(Actions to take):
1. According to the roadmap discussion, which tools did the organization use in place of JIRA?
2. Carry the forum discussion on portfolio roadmaps forward from its last sentence.

(Excerpt):

◇ ◇ ◇

Curious how you linked out to projects, was that using JIRA for the tasks and other items?
They didn't use JIRA - they used MSP and Excel. So SharpCloud was just going to be used to display some of that data. I left before it really got going.
The current portfolio is a bit complicated. It would be great to just have something like the next-gen project roadmap and kanban combined, divided to swimlanes of projects, and have a progress bar, issue counter, team members, and an estimation date for each one.
The portfolio roadmap should be based on the individual roadmap of each project. Having the users filter will help the management and team leaders understand the statue of their employees, and would also allow each user to see their individual tasks.
I think the individual ones should even be part of the dashboard along with a simple To-Do list. It would be great if each user could change the view from kanban to a simple list - a lot prefer it that way (Asana has these features :)
This is how I envision it:
So to sum it up: There should be a portfolio that suits a few levels: Management, Team and Personal. It should be simple (like next-gen projects) indicative and effortless.
Across many tools that I've used for product roadmaps, the one thing I've always found difficult and had to rely on Excel for is defining product features.
The issue is that there is no one size fits all approach here- there are orgs that think of complete platform level functionality as features, and then there are others where PMs dig deep and define features to be much smaller steps of functionality.
The reason I add this here is that product features have been almost always the key defining milestones in my roadmapping exercises, but I've had to waste a lot of time first defining what a feature is for each client of mine.
@PMs, what is your take on this- is it even possible to define as a standard what a feature should be, and hence how roadmaps should be designed?
Eeshan ... I am about to trial Portfolio and your post rings very true with me; I am hoping that Portfolio will help me surface a roadmap at a feature level, rolling up to larger containers of features (modules? initiatives?). We generally think of features at the epic level, and often use components to portray a container of features (e.g. a component could be an invoice processing module, where epics would be things like "bring in invoices from sell-side vendors" and "allow users to reconcile invoice against campaign" etc.) I would very much like to be able to see a roadmap both at the module/initiative level and at the feature level, but have little need to see roadmap bars for individual epics or stories/tasks (though being able to drill down would be a nice bonus). Am I barking up the right tree with Portfolio?

◇ ◇ ◇

(Data provided):
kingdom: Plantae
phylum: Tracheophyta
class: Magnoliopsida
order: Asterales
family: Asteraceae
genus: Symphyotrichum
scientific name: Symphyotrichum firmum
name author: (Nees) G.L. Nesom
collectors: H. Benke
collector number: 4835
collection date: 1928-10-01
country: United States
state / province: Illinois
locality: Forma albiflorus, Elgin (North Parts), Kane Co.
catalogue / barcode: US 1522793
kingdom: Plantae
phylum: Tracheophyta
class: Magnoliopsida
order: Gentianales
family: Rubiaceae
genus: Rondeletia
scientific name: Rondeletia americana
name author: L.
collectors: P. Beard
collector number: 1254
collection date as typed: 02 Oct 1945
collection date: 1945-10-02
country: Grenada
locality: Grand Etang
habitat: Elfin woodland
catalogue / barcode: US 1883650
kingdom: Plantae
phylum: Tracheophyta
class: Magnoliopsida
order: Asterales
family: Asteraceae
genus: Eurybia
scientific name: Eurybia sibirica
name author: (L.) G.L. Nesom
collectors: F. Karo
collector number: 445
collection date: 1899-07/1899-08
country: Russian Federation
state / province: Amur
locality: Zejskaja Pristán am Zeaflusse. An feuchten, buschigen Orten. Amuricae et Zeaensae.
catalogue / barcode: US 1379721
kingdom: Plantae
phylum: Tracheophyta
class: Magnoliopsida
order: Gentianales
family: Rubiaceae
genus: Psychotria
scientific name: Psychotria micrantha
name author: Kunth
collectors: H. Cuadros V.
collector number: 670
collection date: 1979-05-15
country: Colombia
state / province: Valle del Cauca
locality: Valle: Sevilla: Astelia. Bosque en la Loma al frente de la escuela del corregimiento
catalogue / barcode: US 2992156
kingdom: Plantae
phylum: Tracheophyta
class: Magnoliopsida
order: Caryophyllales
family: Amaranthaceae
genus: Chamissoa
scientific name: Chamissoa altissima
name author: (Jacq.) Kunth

◇ ◇ ◇

(Responses per task):
1. MSP and Excel.

2.
And, to directly reply to your question ... I think the answer is no. :) I don't think a standard definition of the product hierarchy will be broadly achievable, since to your point, so many people approach this in so many different ways. But, I am hoping that I can find a roadmapping tool that will let me select the part(s) of the hierarchy that I want to surface.
I noticed that when I'm in Jira proper, we're able to describe the relationships that inhere between entities in an accurate and precise way (for instance, we're able to indicate that Epic A relates to Programs 1 and 2). I'm not able to do this in Portfolio (where, for instance, we're constrained to relate Epic A to Program 1 to the exclusion of Program 2). Most of my team's business stakeholders use Portfolio to learn about our work, and this design decision negatively impacts the degree to which we're able to communicate the scope and impact of our work.
Any plans to enable Jira-proper-style relationship attribution in Portfolio?
Hi,
Here are some things I am trying to communicate are:
1. The ability to drill down in to it - epics
2. What we are going to deliver looking forward
3. How much effort individuals and teams spent on each initiativent.